On paper, it doesn’t seem as if there’s much space, or at least many rooms at all here at West Ridge: essentially it’s a three-bed, with a living room and a kitchen/diner — that’s about the tally in a modest townhouse.

However, that’s far from the reality: It’s bigger, and better when you get past the double-roofed, stepped height sheltering porch faced in its Wicklow granite finery.

There’s a few scene-stealers: One first encountered is the stepped-down 24’ by 20’ sitting room, with double height volume, overlooked from the central gallery master bedroom. It has tall windows on three sides, front and back, as well as on two levels on the lofty gable with PVC mahogany effect French doors for garden access.

The gable is pierced up the centre by a part-rendered/part-granite chimney breast, wicking away the smoke from the efficient solid fuel stove on its raised plinth or hearth, This chimney breast has a deep mantle in a rich-hued timber, and the same richness is seen in the highly polished Brazilian hardwood floor, and in the partially exposed roof joists 14’ above, before the apex, and even more light is drawn in from overhead Veluxes.

While that living space is a set down off the hall, the kitchen/diner at the other end othe hall is up a step — and up the scale too in terms of visual impact.

Wow! Bring sunglasses — this is also bright, with full-on, fire-engine gloss red kitchen units from the Germany company Schmidt. There’s another granite gable fire breast here, a bit of a paradoxical trick really as the heating stove here is electric, yet the cooking hob on the curving central island has a circular extract and venting flue hanging on stainless steel wires going up into the roof. The eye-catching/eye/popping kitchen is 24’ deep, leading into a dining room, and has a pantry off in the middle of the house near to where most of the services/plumbing are centralised.

Thus, the two ground floor bedrooms’ en suites are back to back with a ground floor bathroom next door so that the centre-of-room bath can be accessed from either marble-clad en suite. There’s also a shower/wet-room off the kitchen, next to a utility room.

Huge attention has been paid to lighting, both in placing spots and in LED/atmosphere lights. and low-level blue-ish LEDs surface at step and stair levels in lots of places, while entire colour washes ‘paint’ the walls at night. Trot along up the carpeted stairs, and that’s where West Ridge gets most different.
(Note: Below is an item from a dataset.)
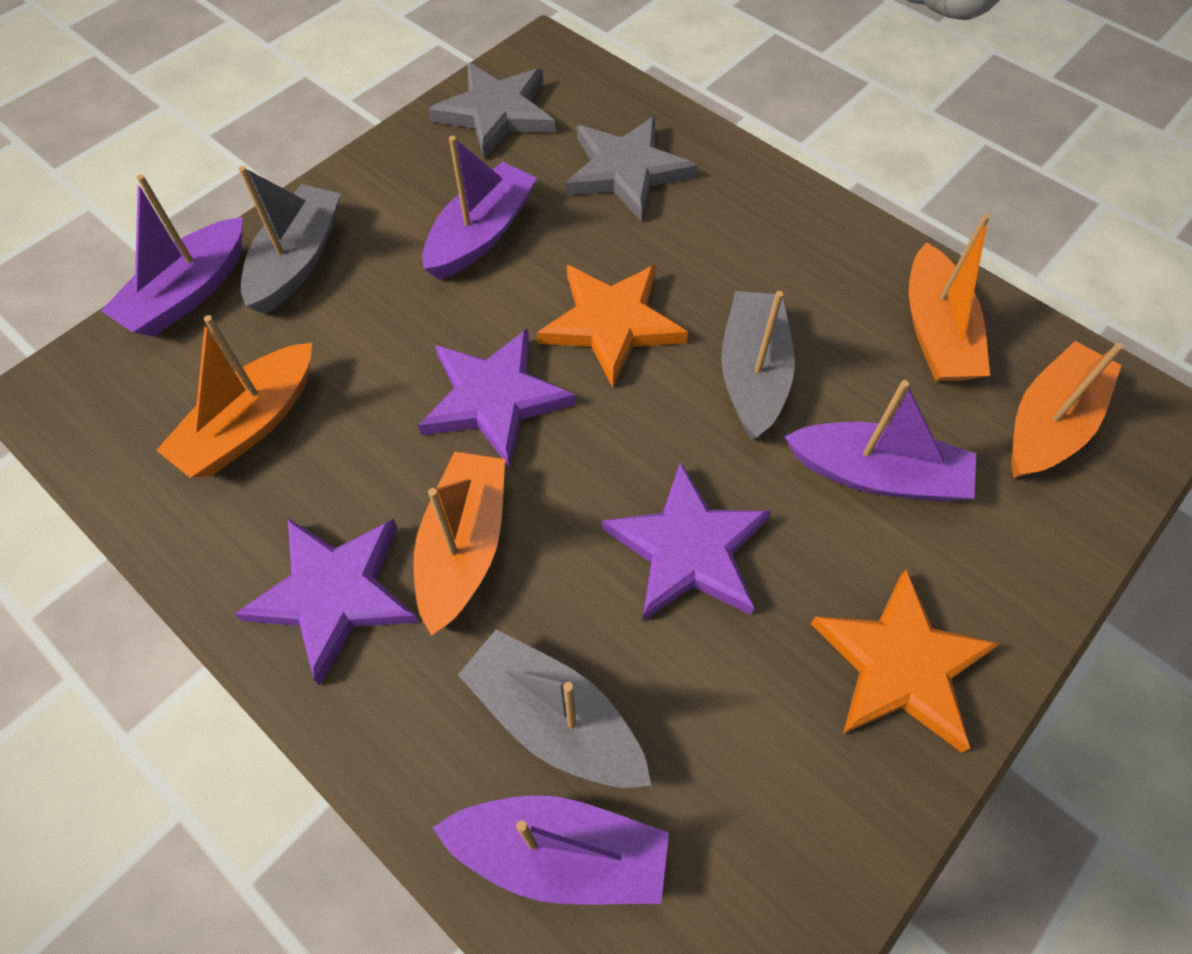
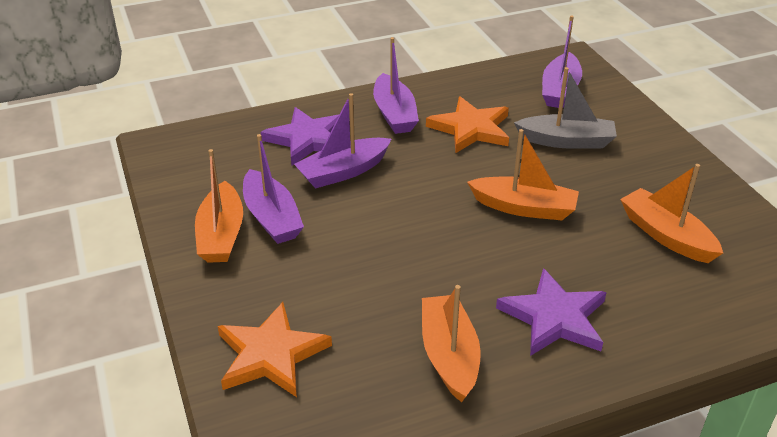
grey boat: 3 -> 1
grey star: 2 -> 0
purple star: 3 -> 2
The upper deck bedroom (with access to attic storage and with a home office section too) under the feature sloping ceilings with polished joists is different, most notably for the lack of an en suite at this specification, but thanks most of all to its sheer size, openness, and the lurking, bubbling, gurgling presence of a four-person, cedar-clad hot tub for total immersion.

Now, of course, you don’t need all four persons to enjoy the multi-jet/jet-set hot-tub, it’s mostly a capacity description of the pond-sized feature, Tiger-era bath-time before bedtime.